Saved data entries =
== Segment start ==

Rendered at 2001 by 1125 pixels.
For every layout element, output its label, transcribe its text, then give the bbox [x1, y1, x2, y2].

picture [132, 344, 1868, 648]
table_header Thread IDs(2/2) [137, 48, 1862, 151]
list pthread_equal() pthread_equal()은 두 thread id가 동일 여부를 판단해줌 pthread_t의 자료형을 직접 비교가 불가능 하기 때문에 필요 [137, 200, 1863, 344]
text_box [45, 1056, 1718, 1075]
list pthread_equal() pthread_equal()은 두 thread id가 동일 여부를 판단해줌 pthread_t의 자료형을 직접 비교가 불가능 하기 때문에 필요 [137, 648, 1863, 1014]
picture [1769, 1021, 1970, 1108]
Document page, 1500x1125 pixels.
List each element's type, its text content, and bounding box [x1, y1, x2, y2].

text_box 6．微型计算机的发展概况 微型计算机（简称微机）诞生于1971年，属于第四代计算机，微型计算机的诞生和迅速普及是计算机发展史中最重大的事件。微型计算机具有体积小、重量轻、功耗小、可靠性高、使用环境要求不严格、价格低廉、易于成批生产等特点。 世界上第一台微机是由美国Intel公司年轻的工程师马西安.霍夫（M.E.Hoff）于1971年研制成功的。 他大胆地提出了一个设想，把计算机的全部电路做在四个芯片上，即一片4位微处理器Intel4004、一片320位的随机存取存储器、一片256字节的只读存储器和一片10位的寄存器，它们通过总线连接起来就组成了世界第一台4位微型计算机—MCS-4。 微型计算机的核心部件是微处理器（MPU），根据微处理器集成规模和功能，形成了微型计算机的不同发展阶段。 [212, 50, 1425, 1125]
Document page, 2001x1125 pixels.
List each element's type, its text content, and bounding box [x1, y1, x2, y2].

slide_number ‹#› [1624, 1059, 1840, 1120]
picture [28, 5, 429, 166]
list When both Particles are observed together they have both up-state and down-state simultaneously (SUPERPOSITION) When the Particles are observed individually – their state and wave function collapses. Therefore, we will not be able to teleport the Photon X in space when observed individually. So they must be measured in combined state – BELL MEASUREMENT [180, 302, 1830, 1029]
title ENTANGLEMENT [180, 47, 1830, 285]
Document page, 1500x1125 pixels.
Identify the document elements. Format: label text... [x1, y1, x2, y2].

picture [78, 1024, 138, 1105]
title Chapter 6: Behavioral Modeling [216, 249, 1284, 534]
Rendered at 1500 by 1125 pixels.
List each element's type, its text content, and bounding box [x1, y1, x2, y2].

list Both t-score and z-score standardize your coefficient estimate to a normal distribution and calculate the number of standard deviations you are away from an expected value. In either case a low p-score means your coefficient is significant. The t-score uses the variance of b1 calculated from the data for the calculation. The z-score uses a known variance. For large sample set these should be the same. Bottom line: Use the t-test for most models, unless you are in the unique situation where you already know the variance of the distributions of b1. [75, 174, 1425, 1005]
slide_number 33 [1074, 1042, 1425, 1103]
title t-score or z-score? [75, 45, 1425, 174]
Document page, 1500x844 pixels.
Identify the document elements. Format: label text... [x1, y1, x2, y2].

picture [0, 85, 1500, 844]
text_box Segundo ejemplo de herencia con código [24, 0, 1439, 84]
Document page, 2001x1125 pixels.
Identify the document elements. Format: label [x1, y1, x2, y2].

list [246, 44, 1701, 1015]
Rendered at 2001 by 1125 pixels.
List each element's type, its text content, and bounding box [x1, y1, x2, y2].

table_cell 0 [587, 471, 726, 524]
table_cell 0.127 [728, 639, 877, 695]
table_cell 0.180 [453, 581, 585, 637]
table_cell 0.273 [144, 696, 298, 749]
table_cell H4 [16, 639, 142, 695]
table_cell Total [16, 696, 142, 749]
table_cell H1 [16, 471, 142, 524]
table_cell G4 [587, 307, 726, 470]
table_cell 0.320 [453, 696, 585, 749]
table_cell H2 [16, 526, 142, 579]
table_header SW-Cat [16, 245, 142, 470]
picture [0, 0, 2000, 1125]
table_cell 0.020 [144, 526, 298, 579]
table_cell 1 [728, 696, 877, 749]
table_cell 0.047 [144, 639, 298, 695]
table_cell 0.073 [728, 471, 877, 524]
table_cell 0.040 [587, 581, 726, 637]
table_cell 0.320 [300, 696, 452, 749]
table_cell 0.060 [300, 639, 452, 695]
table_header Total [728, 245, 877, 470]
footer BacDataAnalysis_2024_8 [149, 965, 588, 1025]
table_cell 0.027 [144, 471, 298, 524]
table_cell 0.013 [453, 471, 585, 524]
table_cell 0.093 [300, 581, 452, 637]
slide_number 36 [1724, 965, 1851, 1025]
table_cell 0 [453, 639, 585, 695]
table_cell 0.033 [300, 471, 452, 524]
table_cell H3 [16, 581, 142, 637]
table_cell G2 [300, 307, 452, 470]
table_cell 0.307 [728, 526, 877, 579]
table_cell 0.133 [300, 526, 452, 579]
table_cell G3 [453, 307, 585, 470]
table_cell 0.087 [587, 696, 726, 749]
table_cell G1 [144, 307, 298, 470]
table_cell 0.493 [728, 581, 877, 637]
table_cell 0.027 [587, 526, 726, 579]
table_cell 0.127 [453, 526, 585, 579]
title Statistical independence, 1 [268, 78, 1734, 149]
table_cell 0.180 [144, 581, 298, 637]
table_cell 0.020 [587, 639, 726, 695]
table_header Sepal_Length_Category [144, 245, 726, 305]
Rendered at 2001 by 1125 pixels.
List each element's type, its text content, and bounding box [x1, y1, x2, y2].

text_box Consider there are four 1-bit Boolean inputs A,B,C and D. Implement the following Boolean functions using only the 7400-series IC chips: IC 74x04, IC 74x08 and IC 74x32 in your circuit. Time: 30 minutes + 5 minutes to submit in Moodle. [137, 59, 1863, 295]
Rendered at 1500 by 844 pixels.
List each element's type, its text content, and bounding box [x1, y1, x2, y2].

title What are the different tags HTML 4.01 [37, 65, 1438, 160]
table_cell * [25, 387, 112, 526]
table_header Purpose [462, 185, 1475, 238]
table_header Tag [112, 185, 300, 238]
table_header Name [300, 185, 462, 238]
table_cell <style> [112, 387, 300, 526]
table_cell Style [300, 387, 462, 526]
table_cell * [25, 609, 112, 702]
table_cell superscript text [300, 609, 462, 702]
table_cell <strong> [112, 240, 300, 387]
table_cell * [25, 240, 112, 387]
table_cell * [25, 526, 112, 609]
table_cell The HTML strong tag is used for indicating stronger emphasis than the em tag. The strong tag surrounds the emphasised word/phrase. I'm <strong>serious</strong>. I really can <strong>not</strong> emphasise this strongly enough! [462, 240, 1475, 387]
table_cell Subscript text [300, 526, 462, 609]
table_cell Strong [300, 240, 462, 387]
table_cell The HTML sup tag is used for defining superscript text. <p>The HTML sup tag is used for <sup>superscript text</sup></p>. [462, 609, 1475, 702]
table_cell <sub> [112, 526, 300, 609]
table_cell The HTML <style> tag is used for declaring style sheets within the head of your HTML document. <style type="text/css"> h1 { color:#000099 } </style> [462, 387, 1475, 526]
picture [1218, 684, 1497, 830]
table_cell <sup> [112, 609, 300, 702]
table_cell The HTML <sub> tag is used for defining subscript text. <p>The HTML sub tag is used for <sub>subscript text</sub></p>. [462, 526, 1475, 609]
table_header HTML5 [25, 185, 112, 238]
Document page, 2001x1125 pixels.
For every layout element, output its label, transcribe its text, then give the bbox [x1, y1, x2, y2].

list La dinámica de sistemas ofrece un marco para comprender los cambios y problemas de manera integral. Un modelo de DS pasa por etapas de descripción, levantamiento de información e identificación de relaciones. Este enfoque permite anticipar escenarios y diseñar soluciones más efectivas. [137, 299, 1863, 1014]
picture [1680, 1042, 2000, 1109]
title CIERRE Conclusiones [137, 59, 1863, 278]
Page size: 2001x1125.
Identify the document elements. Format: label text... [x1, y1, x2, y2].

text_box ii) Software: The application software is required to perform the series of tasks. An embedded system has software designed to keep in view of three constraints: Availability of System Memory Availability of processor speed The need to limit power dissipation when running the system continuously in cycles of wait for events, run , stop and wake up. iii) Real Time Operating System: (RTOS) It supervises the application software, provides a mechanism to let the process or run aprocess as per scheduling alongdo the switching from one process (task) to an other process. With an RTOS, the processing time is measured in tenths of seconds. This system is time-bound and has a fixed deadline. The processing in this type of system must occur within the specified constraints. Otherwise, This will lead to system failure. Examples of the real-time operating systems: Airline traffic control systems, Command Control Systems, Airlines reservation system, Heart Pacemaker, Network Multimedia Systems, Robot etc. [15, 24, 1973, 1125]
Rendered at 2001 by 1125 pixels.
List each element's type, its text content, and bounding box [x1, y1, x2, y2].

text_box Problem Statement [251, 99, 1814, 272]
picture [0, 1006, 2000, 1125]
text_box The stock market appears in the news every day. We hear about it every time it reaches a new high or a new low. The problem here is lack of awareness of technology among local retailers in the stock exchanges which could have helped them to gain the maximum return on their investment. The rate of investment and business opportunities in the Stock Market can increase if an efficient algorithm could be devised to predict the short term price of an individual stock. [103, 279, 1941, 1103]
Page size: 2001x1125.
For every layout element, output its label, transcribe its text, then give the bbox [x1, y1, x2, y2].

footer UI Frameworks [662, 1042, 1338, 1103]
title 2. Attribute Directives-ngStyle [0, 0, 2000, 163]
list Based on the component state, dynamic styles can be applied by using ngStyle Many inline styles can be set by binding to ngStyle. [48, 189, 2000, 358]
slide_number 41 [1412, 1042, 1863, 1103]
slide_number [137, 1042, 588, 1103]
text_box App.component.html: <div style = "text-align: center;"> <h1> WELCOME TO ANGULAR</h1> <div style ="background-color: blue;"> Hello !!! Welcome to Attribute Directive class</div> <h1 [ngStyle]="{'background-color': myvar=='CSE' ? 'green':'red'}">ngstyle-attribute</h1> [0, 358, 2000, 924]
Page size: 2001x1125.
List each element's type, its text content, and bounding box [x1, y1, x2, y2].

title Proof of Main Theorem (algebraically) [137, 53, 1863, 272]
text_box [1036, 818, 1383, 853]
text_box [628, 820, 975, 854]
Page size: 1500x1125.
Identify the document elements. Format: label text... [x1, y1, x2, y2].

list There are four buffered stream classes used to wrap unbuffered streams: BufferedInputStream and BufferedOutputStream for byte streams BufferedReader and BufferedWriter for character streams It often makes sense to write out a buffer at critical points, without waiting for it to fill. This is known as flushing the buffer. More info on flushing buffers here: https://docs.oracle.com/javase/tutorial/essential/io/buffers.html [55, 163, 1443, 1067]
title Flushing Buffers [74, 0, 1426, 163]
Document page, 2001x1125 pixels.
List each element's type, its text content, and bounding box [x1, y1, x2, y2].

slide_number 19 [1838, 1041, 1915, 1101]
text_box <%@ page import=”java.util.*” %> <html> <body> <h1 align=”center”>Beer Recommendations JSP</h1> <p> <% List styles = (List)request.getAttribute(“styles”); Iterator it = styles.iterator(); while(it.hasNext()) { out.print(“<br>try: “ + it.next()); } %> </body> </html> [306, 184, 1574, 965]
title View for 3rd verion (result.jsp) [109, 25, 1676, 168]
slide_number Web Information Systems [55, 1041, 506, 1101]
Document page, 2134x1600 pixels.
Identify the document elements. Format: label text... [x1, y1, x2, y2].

== Segment end ==

Work instruction = Reproduce the entries exactly, but only from their first line to the line holding "Rendered at 1500 by 1125 pixels.", with that last line kept.

Answer box =
Rendered at 2001 by 1125 pixels.
For every layout element, output its label, transcribe its text, then give the bbox [x1, y1, x2, y2].

picture [132, 344, 1868, 648]
table_header Thread IDs(2/2) [137, 48, 1862, 151]
list pthread_equal() pthread_equal()은 두 thread id가 동일 여부를 판단해줌 pthread_t의 자료형을 직접 비교가 불가능 하기 때문에 필요 [137, 200, 1863, 344]
text_box [45, 1056, 1718, 1075]
list pthread_equal() pthread_equal()은 두 thread id가 동일 여부를 판단해줌 pthread_t의 자료형을 직접 비교가 불가능 하기 때문에 필요 [137, 648, 1863, 1014]
picture [1769, 1021, 1970, 1108]
Document page, 1500x1125 pixels.
List each element's type, its text content, and bounding box [x1, y1, x2, y2].

text_box 6．微型计算机的发展概况 微型计算机（简称微机）诞生于1971年，属于第四代计算机，微型计算机的诞生和迅速普及是计算机发展史中最重大的事件。微型计算机具有体积小、重量轻、功耗小、可靠性高、使用环境要求不严格、价格低廉、易于成批生产等特点。 世界上第一台微机是由美国Intel公司年轻的工程师马西安.霍夫（M.E.Hoff）于1971年研制成功的。 他大胆地提出了一个设想，把计算机的全部电路做在四个芯片上，即一片4位微处理器Intel4004、一片320位的随机存取存储器、一片256字节的只读存储器和一片10位的寄存器，它们通过总线连接起来就组成了世界第一台4位微型计算机—MCS-4。 微型计算机的核心部件是微处理器（MPU），根据微处理器集成规模和功能，形成了微型计算机的不同发展阶段。 [212, 50, 1425, 1125]
Document page, 2001x1125 pixels.
List each element's type, its text content, and bounding box [x1, y1, x2, y2].

slide_number ‹#› [1624, 1059, 1840, 1120]
picture [28, 5, 429, 166]
list When both Particles are observed together they have both up-state and down-state simultaneously (SUPERPOSITION) When the Particles are observed individually – their state and wave function collapses. Therefore, we will not be able to teleport the Photon X in space when observed individually. So they must be measured in combined state – BELL MEASUREMENT [180, 302, 1830, 1029]
title ENTANGLEMENT [180, 47, 1830, 285]
Document page, 1500x1125 pixels.
Identify the document elements. Format: label text... [x1, y1, x2, y2].

picture [78, 1024, 138, 1105]
title Chapter 6: Behavioral Modeling [216, 249, 1284, 534]
Rendered at 1500 by 1125 pixels.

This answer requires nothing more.